Covey defines this as the principle of balanced self-renewal, based on his view of the total person as a physical, mental, social, emotional, and spiritual being. While an understanding of this principle may not be required to get into a graduate program, it clearly is something you will need to complete it. Those students who neglect one or more areas of their lives because they are "too busy" will soon find that they are dealing with these areas in terms of crisis management. This may take the form of health concerns, existential doubt, social isolation, or any of a myriad of other conditions that will drain away much-needed energy from their course work.

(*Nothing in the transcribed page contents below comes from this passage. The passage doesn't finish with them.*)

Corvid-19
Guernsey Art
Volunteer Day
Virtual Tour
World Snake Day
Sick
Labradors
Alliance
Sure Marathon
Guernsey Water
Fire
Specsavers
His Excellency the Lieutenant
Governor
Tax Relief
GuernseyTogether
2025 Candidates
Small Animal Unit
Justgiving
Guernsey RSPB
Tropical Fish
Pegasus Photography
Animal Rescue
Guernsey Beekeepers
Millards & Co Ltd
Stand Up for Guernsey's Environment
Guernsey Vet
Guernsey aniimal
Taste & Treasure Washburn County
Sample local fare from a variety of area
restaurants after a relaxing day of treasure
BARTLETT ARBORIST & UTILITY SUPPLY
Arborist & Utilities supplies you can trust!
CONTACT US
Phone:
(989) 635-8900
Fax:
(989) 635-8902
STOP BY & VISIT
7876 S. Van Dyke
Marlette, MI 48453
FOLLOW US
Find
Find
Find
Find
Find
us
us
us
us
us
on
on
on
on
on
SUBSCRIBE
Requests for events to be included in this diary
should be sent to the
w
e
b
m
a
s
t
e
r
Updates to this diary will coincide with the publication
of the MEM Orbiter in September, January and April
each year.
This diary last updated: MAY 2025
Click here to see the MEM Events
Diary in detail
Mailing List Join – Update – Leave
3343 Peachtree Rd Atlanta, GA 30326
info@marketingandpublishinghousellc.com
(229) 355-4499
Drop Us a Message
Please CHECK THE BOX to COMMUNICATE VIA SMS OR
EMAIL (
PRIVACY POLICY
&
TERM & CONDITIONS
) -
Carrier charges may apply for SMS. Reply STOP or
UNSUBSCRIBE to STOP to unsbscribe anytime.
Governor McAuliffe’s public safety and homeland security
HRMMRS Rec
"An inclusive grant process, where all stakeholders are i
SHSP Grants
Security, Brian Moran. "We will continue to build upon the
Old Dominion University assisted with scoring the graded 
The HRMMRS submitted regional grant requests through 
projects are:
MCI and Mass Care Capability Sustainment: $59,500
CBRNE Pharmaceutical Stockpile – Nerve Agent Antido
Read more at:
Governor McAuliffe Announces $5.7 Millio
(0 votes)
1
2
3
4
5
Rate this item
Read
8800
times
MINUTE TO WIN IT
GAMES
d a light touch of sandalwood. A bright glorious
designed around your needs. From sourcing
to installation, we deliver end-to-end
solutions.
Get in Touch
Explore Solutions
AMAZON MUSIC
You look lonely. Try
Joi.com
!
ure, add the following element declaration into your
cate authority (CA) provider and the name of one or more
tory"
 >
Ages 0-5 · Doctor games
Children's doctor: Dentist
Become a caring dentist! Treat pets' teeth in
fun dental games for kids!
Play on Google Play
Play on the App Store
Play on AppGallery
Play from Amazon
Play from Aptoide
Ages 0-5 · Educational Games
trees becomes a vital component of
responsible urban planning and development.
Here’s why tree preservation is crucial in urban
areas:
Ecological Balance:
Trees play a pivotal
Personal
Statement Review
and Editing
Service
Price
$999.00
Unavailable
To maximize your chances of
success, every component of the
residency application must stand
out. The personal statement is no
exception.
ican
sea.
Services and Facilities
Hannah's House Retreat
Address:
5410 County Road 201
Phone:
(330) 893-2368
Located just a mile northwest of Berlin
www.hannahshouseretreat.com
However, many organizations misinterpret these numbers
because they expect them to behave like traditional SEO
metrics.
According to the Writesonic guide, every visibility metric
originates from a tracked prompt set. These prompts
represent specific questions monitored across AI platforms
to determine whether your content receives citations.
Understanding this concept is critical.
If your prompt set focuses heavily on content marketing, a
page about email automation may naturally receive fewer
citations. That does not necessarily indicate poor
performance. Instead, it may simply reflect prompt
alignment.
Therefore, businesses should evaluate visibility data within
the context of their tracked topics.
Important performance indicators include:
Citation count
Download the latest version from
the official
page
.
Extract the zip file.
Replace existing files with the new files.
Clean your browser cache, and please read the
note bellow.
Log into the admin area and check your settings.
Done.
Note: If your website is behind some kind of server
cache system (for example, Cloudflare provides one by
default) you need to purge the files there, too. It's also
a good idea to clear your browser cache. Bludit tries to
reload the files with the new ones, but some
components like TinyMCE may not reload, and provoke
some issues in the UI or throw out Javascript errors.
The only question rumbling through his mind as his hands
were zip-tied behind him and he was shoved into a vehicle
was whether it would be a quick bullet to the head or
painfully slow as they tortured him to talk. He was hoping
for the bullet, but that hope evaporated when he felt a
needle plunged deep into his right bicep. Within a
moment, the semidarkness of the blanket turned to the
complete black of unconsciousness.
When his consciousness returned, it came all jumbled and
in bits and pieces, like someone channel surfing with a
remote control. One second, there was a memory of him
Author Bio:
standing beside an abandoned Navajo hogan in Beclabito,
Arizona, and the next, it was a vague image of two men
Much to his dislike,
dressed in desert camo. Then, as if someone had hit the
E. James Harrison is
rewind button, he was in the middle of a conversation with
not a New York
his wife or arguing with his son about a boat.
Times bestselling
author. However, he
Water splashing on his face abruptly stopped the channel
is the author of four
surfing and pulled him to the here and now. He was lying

The positive impact that you gain by working in one area synergizes energy into the others, and conversely, neglecting an area only leads to a loss in the others. Students who have strict time demands should consider scheduling activities which combine more than one of these areas. One psychologist I know combined the social and physical aspects into a weekly racquetball game with his peers. It was an opportunity for them to work out their aggressions and share their feelings about the week's activities. Even in the most rigorous program, there should be time to take care of oneself and to renew one's resources. Failure to do so will result in the painful practice of workaholism, in which every waking moment is spent working, but those involved are so depleted that they are horribly inefficient.

In closing, I hope that this framework will prove useful to those thinking about applying to graduate school. One of Covey's key points is to "do the right things rather than just doing things right." For applying to graduate school, this means to plan -- and to clarify your own wants and needs -- long before the application deadline. I wish you all well in your journey.


Covey, S. (1989). The Seven Habits of Highly Effective People. New York, NY: Simon and Schuster.